Predicting costs at provisioning and deployment time – Estimating expected cloud expenses before a service is launched, helping teams make informed decisions during planning.
Forecasting costs based on current usage patterns – Analyzing real-time consumption trends to anticipate future spending and optimize resource allocation.

Pre-Deployment Cost Forecasting

We plan to add cost prediction at provisioning time to Eugene’s internal “Deployment Requests” process – used whenever a user requests a deployment in a cloud environment.

Our goal is to provide users with a rough estimate of the expected cloud costs before they proceed with their deployment. This estimate will be:

Based on the cost of newly provisioned resources when deploying a component for the first time.
Calculated as a delta in resource usage (CPU, RAM, storage) when the new deployment modifies an existing setup by increasing resource requirements.

By implementing pre-deployment cost estimation, we aim to increase cost transparency and allow users to make more informed decisions before consuming cloud resources.

Cost Forecasting Based on Usage Trends

Another forecasting approach we plan to implement is a static model to project current cost trends into the future, assuming no changes to the deployed platform.

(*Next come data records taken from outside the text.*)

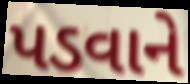
પડવાને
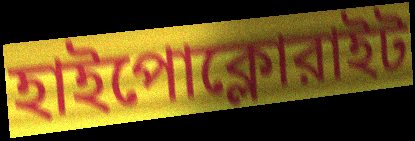
হাইপোক্লোরাইট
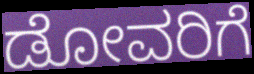
ಡೋವರಿಗೆ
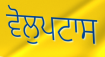
ਵੋਲੁਪਟਾਸ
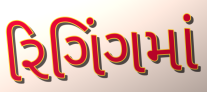
રિગિંગમાં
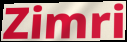
Zimri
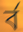
র্ব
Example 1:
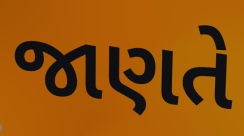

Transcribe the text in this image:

જાણતે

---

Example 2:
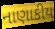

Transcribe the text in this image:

નાણાકીય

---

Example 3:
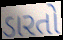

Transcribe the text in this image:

ડારતો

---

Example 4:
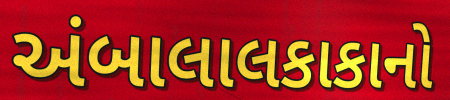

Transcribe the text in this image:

અંબાલાલકાકાનો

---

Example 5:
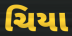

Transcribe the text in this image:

ચિયા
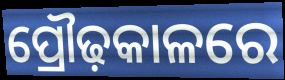
ପ୍ରୌଢ଼କାଳରେ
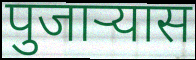
पुजाऱ्यास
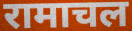
रामाचल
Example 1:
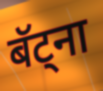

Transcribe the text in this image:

बॅट्ना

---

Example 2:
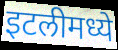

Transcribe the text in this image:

इटलीमध्ये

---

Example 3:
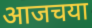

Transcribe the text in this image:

आजचया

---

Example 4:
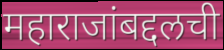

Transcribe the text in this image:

महाराजांबद्दलची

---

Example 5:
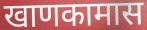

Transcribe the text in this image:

खाणकामास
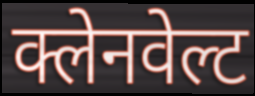
क्लेनवेल्ट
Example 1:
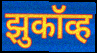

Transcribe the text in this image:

झुकॉव्ह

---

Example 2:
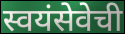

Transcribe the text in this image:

स्वयंसेवेची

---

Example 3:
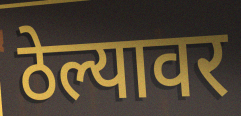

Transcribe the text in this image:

ठेल्यावर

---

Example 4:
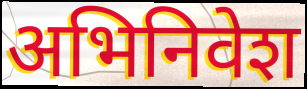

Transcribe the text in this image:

अभिनिवेश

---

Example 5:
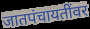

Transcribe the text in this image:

जातपंचायतींवर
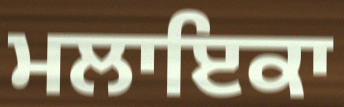
ਮਲਾਇਕਾ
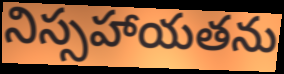
నిస్సహాయతను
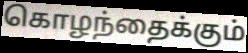
கொழந்தைக்கும்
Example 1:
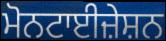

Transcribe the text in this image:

ਮੋਨਟਾਈਜ਼ੇਸ਼ਨ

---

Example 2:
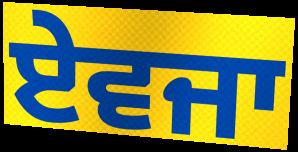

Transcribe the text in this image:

ਏਵਜਾ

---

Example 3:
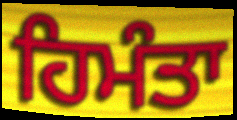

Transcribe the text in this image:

ਹਿਮੰਤਾ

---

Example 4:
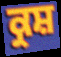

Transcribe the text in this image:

ਕ੍ਰਸ਼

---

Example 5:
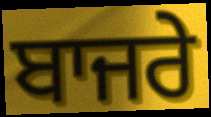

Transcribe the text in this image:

ਬਾਜਰੇ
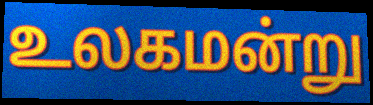
உலகமன்று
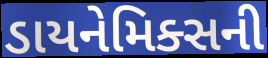
ડાયનેમિક્સની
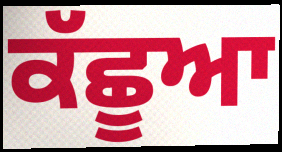
ਕੱਛੂਆ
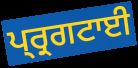
ਪ੍ਰ੍ਰਗਟਾਈ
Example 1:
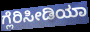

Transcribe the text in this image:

ಗ್ಲೆರಿಸೀಡಿಯಾ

This type of analysis is particularly useful for usage-based resources (such as storage) where consumption follows a relatively stable growth pattern over time. By simulating future costs under current conditions, we can identify long-term cost trends and anticipate budget needs in advance.

This analysis complements the pre-deployment cost estimation model, so we need to determine how to merge both predictions into a clear and actionable metric for management.

Final words

Cloud Governance is not just about tracking costs – it’s about understanding them, optimizing them, and making informed decisions that align with business objectives. Throughout this journey, we’ve seen how Eugene has evolved to bring transparency, accountability, and actionable insights into Octo Telematics’ cloud spending.

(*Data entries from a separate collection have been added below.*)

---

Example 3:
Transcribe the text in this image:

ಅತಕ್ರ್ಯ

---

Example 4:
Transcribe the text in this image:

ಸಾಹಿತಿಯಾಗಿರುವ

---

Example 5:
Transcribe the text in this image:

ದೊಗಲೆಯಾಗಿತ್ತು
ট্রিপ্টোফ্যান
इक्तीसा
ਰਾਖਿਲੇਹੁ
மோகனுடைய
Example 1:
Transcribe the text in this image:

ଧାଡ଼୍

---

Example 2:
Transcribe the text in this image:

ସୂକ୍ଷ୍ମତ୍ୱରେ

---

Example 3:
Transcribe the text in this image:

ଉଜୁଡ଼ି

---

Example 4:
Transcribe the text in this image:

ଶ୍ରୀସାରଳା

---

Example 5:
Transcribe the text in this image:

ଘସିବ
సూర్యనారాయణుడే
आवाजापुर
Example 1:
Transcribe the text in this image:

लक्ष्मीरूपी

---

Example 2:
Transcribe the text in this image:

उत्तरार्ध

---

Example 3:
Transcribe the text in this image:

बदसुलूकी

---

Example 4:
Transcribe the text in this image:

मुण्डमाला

From integrating with cloud provider APIs to mapping costs back to software components, Eugene has given us a clearer picture of how cloud resources are consumed and who is responsible for what. By addressing challenges such as cost attribution in shared environments and multi-cloud cost reconciliation, we’ve built a system that empowers us to identify inefficiencies, prevent unnecessary expenses, and optimize the platform.

Looking ahead, our next challenge is forecasting – predicting how much a new deployment will cost before it even goes live and anticipating future costs based on current usage trends. These capabilities will further enhance Eugene’s role in Cloud Governance, giving us the tools to proactively manage budgets, prevent overspending, and ensure cloud investments are aligned with business needs.

As we saw with SLM, Cloud Governance isn’t just a process – it’s a mindset shift. Just like SLM transformed the way we manage software lifecycles, Cloud Governance is reshaping how we handle cloud costs – moving from reactive tracking to proactive optimization. With Eugene, we’ve taken major steps toward transforming how we manage cloud investments – and we’re just getting started.